__PROBLEM DETAILS__:
Where does the string "ankle" appear in the listing below? Copy every line where it does.

__DATA SUPPLIED__:
_____

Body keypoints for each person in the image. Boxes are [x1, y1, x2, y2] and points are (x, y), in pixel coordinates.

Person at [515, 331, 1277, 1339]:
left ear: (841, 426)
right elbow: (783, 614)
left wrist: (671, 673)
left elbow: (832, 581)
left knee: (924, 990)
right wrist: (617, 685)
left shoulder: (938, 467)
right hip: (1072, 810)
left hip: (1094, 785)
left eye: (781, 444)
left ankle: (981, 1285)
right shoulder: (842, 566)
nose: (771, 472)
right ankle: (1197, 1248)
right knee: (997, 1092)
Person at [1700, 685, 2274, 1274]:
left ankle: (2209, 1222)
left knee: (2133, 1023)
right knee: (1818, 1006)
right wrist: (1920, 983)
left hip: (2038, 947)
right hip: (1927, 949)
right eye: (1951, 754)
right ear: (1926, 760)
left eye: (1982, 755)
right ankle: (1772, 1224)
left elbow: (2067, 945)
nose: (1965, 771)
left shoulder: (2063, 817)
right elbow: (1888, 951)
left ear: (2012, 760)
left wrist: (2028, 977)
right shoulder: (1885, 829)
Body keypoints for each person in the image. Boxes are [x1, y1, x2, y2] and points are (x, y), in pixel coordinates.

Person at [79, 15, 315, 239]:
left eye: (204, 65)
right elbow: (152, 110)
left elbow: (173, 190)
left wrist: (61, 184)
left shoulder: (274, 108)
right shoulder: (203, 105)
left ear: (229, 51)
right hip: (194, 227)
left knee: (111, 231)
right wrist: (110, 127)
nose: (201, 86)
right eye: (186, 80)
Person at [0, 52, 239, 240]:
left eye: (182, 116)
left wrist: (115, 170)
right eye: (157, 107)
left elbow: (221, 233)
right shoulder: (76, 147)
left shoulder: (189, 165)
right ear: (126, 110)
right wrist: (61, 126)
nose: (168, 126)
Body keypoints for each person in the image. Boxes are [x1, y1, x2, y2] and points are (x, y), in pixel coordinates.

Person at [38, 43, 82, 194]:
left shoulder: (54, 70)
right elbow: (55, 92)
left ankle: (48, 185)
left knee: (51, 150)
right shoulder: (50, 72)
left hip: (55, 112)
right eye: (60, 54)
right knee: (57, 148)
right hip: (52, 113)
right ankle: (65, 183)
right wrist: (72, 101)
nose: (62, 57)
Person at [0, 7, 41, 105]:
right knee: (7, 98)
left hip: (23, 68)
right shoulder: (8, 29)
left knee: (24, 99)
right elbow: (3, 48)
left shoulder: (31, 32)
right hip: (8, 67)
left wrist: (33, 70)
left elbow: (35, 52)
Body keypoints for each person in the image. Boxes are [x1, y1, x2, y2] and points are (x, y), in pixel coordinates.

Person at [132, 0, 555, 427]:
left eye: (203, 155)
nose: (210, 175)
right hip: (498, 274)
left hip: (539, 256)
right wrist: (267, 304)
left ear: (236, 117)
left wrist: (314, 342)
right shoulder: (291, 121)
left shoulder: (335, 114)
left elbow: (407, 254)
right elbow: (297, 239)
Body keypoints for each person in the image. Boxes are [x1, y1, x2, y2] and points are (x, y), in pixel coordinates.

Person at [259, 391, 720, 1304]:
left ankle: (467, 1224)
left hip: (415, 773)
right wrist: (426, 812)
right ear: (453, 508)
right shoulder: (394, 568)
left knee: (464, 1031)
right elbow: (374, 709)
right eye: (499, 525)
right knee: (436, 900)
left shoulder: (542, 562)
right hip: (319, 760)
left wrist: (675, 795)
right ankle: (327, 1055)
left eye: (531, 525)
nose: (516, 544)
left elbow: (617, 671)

_____

__EXERCISE OUTPUT__:
left ankle: (981, 1285)
right ankle: (1197, 1248)
left ankle: (2209, 1222)
right ankle: (1772, 1224)
left ankle: (48, 185)
right ankle: (65, 183)
left ankle: (467, 1224)
right ankle: (327, 1055)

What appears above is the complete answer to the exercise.